(Prompt) Each line with the string "Pressure" is to be copied from the records below.

(Beginning of Input for this task)

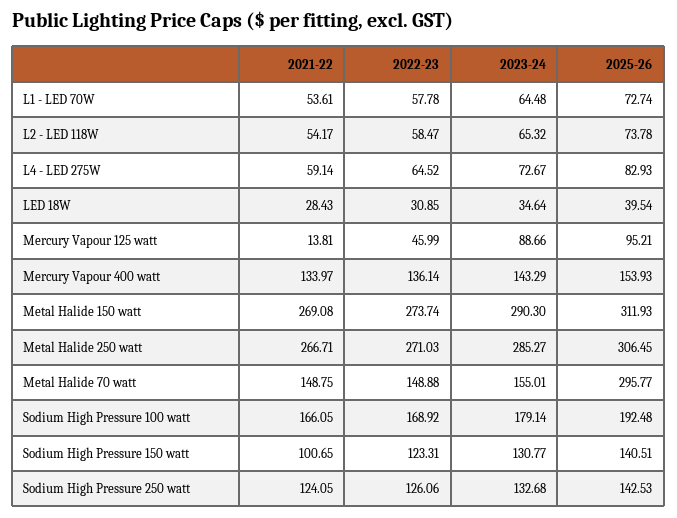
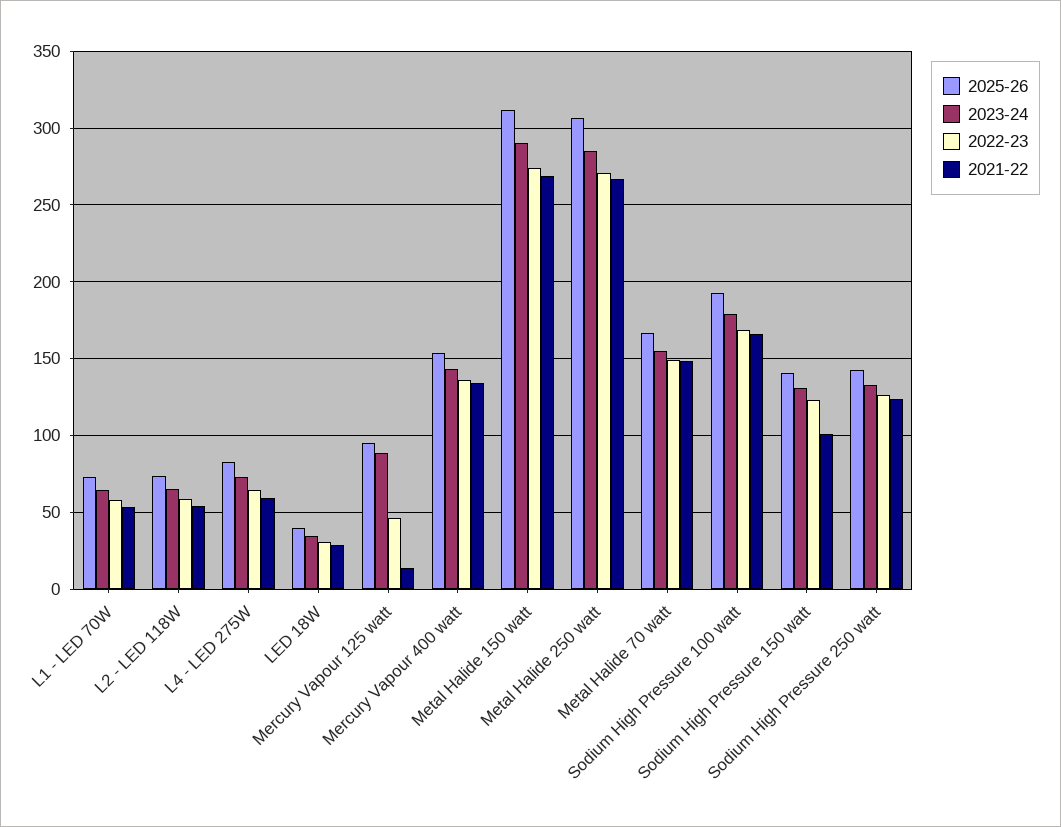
  {
    "2021-22": {
      "L1 - LED 70W": 53.61,
      "L2 - LED 118W": 54.17,
      "L4 - LED 275W": 59.14,
      "LED 18W": 28.43,
      "Mercury Vapour 125 watt": 13.81,
      "Mercury Vapour 400 watt": 133.97,
      "Metal Halide 150 watt": 269.08,
      "Metal Halide 250 watt": 266.71,
      "Metal Halide 70 watt": 148.75,
      "Sodium High Pressure 100 watt": 166.05,
      "Sodium High Pressure 150 watt": 100.65,
      "Sodium High Pressure 250 watt": 124.05
    },
    "2022-23": {
      "L1 - LED 70W": 57.78,
      "L2 - LED 118W": 58.47,
      "L4 - LED 275W": 64.52,
      "LED 18W": 30.85,
      "Mercury Vapour 125 watt": 45.99,
      "Mercury Vapour 400 watt": 136.14,
      "Metal Halide 150 watt": 273.74,
      "Metal Halide 250 watt": 271.03,
      "Metal Halide 70 watt": 148.88,
      "Sodium High Pressure 100 watt": 168.92,
      "Sodium High Pressure 150 watt": 123.31,
      "Sodium High Pressure 250 watt": 126.06
    },
    "2023-24": {
      "L1 - LED 70W": 64.48,
      "L2 - LED 118W": 65.32,
      "L4 - LED 275W": 72.67,
      "LED 18W": 34.64,
      "Mercury Vapour 125 watt": 88.66,
      "Mercury Vapour 400 watt": 143.29,
      "Metal Halide 150 watt": 290.3,
      "Metal Halide 250 watt": 285.27,
      "Metal Halide 70 watt": 155.01,
      "Sodium High Pressure 100 watt": 179.14,
      "Sodium High Pressure 150 watt": 130.77,
      "Sodium High Pressure 250 watt": 132.68
    },
    "2025-26": {
      "L1 - LED 70W": 72.74,
      "L2 - LED 118W": 73.78,
      "L4 - LED 275W": 82.93,
      "LED 18W": 39.54,
      "Mercury Vapour 125 watt": 95.21,
      "Mercury Vapour 400 watt": 153.93,
      "Metal Halide 150 watt": 311.93,
      "Metal Halide 250 watt": 306.45,
-     "Metal Halide 70 watt": 295.77,
+     "Metal Halide 70 watt": 165,
      "Sodium High Pressure 100 watt": 192.48,
      "Sodium High Pressure 150 watt": 140.51,
      "Sodium High Pressure 250 watt": 142.53
    }
  }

(End of Input for this task)

(Task answer)
      "Sodium High Pressure 100 watt": 166.05,
      "Sodium High Pressure 150 watt": 100.65,
      "Sodium High Pressure 250 watt": 124.05
      "Sodium High Pressure 100 watt": 168.92,
      "Sodium High Pressure 150 watt": 123.31,
      "Sodium High Pressure 250 watt": 126.06
      "Sodium High Pressure 100 watt": 179.14,
      "Sodium High Pressure 150 watt": 130.77,
      "Sodium High Pressure 250 watt": 132.68
      "Sodium High Pressure 100 watt": 192.48,
      "Sodium High Pressure 150 watt": 140.51,
      "Sodium High Pressure 250 watt": 142.53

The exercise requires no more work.